Sure, there are plenty of pictures out there of us together, but for the most part, we agreed to keep our private life private, so there are no pictures of me on his social media pages. It’s not that I mind. I understand the photos are of his career, but they’re also supposed to be about your life, and I’m nowhere on it. Over the past year, I kept asking myself why. Is it that he doesn’t care about social media, like he says? Is it that he truly just wants it to be about him professionally? Or is it that at the end of the day, I’m no longer certain what I am to him?
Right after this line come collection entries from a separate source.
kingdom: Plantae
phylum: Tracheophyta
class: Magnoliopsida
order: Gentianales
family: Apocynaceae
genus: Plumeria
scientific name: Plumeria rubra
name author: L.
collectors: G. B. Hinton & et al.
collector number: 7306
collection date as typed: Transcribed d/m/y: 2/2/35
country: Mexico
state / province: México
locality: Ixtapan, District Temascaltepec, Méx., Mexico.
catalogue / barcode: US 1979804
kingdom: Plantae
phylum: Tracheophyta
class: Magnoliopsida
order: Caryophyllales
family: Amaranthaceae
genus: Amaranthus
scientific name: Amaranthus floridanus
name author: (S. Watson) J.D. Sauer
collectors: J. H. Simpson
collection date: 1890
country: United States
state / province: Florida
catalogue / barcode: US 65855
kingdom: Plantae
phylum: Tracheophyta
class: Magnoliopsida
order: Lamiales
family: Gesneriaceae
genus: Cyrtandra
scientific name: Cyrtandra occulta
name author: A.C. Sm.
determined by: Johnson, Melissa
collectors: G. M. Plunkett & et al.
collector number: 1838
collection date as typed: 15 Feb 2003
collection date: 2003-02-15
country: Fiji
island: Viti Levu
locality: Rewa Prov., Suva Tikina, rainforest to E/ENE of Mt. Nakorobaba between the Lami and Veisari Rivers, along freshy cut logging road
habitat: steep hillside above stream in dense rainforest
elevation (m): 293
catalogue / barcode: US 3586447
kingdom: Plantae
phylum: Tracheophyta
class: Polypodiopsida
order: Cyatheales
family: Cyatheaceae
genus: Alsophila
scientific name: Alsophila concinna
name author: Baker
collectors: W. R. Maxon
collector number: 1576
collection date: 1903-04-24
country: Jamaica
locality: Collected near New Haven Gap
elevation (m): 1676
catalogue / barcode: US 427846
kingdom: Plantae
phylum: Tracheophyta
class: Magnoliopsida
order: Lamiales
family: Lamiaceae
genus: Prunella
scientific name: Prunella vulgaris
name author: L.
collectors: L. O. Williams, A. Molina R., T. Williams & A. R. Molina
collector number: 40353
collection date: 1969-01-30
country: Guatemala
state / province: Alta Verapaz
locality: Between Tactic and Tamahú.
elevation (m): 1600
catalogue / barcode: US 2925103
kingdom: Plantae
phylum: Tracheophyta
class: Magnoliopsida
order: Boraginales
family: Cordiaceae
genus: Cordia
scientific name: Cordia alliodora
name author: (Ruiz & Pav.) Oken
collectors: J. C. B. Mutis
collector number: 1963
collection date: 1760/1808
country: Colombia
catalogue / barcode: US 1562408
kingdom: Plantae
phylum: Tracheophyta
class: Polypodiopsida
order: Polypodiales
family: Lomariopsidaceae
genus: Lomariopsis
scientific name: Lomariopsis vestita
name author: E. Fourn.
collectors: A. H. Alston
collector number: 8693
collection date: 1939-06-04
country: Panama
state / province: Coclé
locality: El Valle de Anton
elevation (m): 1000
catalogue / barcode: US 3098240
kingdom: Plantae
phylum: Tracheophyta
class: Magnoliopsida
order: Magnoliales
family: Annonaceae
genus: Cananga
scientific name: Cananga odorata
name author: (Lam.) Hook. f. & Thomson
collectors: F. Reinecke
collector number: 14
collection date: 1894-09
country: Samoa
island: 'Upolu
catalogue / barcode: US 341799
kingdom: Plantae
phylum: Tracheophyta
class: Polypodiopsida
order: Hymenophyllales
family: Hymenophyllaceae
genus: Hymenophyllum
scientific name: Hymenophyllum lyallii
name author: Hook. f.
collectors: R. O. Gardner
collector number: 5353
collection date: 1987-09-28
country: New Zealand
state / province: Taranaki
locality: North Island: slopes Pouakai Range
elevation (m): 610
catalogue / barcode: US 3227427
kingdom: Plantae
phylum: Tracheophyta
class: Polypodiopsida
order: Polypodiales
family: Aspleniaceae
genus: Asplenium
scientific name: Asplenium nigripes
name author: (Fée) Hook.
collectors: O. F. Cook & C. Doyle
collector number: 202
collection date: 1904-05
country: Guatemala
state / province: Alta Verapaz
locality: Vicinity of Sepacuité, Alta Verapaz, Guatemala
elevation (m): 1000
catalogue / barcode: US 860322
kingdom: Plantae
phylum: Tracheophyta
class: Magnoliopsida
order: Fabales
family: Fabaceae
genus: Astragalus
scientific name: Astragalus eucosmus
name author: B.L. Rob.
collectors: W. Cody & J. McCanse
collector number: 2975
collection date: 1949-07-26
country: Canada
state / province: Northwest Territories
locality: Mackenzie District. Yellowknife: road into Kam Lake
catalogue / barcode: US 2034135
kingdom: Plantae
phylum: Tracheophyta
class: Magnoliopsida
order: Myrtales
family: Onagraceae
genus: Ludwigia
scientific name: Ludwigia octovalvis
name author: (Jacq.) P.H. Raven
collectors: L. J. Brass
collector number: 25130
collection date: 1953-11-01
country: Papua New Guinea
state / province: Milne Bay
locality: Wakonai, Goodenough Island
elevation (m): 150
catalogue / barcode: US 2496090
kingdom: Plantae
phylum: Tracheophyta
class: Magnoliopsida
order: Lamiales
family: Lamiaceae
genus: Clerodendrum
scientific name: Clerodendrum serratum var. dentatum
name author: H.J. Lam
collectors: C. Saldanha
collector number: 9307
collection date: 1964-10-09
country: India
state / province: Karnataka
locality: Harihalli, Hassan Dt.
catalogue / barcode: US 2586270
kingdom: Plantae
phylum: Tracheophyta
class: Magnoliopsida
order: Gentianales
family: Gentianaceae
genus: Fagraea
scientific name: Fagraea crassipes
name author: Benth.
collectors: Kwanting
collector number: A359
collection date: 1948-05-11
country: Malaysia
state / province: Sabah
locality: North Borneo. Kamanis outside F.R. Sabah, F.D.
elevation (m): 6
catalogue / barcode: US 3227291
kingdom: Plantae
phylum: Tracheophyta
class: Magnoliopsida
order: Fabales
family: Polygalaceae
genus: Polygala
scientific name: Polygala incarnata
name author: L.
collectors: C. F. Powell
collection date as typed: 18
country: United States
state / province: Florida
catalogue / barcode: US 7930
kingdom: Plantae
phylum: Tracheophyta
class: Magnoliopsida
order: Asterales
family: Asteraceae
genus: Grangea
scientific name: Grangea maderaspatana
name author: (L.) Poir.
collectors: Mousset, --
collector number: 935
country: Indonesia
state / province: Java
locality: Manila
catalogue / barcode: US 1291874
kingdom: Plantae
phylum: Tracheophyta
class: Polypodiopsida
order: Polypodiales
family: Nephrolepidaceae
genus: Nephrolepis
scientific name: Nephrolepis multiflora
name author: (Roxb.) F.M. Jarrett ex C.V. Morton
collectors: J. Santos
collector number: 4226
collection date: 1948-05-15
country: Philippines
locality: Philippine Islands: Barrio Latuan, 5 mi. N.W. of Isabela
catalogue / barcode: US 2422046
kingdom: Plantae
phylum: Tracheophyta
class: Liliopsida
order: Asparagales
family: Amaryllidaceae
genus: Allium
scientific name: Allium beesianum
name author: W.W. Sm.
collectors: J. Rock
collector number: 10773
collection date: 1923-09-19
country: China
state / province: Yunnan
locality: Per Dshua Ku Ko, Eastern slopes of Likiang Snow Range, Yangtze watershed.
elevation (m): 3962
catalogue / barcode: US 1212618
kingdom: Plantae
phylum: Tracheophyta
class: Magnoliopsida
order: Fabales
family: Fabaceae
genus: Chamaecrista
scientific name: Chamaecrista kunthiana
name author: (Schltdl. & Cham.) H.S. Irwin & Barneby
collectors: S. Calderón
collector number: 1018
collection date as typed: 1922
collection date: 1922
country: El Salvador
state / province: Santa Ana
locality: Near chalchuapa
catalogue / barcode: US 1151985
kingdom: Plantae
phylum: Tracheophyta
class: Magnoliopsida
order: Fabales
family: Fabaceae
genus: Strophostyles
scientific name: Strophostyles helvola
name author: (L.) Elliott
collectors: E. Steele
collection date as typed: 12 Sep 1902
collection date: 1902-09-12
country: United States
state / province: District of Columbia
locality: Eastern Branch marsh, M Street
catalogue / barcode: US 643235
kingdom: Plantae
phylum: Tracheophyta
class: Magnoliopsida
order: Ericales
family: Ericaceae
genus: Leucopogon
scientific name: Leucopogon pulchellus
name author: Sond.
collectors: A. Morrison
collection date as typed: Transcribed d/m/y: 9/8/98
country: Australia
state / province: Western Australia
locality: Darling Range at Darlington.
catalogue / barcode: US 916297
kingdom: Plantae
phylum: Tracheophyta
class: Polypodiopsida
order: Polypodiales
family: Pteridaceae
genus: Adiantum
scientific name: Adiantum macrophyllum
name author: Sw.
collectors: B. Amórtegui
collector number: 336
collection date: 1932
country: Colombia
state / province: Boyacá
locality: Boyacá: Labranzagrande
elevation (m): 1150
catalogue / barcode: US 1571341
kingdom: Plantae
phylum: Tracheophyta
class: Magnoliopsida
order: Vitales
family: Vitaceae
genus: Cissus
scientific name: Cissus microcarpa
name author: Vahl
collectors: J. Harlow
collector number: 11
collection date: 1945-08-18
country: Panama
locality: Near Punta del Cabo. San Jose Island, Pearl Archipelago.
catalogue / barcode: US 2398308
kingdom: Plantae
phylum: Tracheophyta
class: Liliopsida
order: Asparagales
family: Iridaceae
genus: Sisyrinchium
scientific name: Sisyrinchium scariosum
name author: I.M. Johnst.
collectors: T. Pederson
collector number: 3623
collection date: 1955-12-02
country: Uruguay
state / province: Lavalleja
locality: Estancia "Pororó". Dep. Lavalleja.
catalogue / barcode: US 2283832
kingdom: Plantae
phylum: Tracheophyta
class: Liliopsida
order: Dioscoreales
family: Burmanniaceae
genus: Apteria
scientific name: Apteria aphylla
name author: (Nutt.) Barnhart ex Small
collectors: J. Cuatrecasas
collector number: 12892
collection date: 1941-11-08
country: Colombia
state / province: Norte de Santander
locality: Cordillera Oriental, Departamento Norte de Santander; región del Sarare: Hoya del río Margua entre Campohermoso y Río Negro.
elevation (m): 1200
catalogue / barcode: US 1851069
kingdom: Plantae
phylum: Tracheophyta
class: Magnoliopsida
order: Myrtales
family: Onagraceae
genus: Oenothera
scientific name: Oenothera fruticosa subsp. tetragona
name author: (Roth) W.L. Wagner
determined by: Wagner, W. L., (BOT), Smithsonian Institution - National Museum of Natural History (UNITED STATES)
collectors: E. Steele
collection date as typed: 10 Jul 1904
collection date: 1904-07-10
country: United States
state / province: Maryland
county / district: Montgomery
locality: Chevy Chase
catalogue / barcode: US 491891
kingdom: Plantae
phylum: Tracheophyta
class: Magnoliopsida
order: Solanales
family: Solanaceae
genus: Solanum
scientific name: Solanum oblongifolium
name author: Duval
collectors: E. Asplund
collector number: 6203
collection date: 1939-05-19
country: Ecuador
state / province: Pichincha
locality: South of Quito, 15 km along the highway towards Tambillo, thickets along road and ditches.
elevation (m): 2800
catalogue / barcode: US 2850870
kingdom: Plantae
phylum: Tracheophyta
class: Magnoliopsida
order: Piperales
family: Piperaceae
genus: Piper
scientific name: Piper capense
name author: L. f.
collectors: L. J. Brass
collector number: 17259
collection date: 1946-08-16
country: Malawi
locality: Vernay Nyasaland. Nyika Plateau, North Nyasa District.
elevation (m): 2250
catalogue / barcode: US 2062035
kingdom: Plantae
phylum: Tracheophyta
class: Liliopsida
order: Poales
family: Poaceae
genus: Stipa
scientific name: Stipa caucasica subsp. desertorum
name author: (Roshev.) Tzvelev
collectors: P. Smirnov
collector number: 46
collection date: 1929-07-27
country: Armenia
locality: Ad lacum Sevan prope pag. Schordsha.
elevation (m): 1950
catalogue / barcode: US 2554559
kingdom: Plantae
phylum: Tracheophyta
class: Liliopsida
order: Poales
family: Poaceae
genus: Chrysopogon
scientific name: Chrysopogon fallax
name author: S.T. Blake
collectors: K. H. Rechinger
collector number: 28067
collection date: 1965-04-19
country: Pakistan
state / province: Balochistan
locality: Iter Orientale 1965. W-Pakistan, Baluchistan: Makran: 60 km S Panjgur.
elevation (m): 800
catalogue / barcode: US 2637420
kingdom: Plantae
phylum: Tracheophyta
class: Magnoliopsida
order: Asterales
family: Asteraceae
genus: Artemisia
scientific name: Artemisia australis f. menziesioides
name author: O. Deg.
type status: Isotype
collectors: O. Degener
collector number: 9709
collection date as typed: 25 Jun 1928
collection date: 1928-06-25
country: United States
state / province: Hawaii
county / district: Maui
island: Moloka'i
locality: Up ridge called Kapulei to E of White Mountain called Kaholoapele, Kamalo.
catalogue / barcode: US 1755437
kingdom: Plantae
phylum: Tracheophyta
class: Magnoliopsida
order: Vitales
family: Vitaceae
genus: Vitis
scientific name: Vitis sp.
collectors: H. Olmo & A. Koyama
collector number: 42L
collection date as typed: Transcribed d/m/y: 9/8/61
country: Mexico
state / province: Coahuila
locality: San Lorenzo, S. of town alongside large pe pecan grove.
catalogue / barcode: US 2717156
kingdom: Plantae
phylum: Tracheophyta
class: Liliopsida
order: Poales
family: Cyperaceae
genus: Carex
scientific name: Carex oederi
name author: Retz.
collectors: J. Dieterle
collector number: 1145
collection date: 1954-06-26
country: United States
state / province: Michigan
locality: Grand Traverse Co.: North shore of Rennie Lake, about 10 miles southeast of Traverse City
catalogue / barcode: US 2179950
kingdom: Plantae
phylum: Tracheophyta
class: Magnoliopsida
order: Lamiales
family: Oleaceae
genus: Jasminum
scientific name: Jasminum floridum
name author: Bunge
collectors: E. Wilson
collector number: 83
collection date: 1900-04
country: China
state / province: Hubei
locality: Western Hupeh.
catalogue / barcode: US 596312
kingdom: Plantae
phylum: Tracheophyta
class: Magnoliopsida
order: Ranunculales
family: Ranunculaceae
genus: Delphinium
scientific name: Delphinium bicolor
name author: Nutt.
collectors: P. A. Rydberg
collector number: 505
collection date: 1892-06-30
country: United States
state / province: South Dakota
I’ve never needed fame. I’ve never wanted any sort of media recognition. All I ever told Dean was that I needed him. But as the years have stretched on, I’ve realized that he doesn’t need me.

And that doesn’t feel good. At all.

When I think of love, I want the soulmate kind of crushing love. I have so much to give, but I want to receive it in return. I want a best friend, a confidant, and someone who shares not only their dreams but mine too.

But I digress. Back to the friend.

This friend, the one with the growing family, is not the only one. Year after year, not only have I watched so many others have their dreams come true but I’ve also attended weddings, been a bridesmaid, and even hosted a baby shower.

The question was always the same too. “When are you and Dean getting married?”

One I started asking myself, and unfortunately, I realized the truth a little too late. We probably never are.

We used to talk about having a family one day, but the older we’ve gotten, the more these conversations have slipped away. Even the condo where we live is not a place to raise children. It’s just a place close to the stadium for him and one convenient for his friends.

I used to drop hints or make loving comments to him while attending others’ weddings, but his hackles rose every time. He would call me irrational and tell me he didn’t appreciate me pressuring him, but how many years have to go by for someone to either commit or leave? The expression shit or get off the pot —that’s how this felt. I never needed all this time to know I wanted to spend my life with him, but it felt really bad knowing apparently he wasn’t as sure about me. Not in the way that I needed or had hoped for my life.

And that changes things.

So at twenty-six, while he was away at one of his offseason camps, I packed my things and headed to my parents’ house in Tennessee. It was at their house, and through many tears, I realized that we were over quite some time ago. I just didn’t get the memo. We had grown apart instead of together. We were complacent, and as the pieces of my future fell together, that just wasn’t good enough anymore.

Dean called when he got home from the camp. I’m pretty sure that he saw I had moved out, and not surprising, he didn’t ask me to come back. He didn’t fight for me, for us. Instead, he just said that he would miss me.

Eight years.

Gone.

Pretty much a third of my life.

I’d seen it with others. I just never thought it would happen to me. Football was Dean’s first love, his one true love, and everything else came second. I shouldn’t have been surprised, but I was.

At that moment, I vowed never to date another athlete again.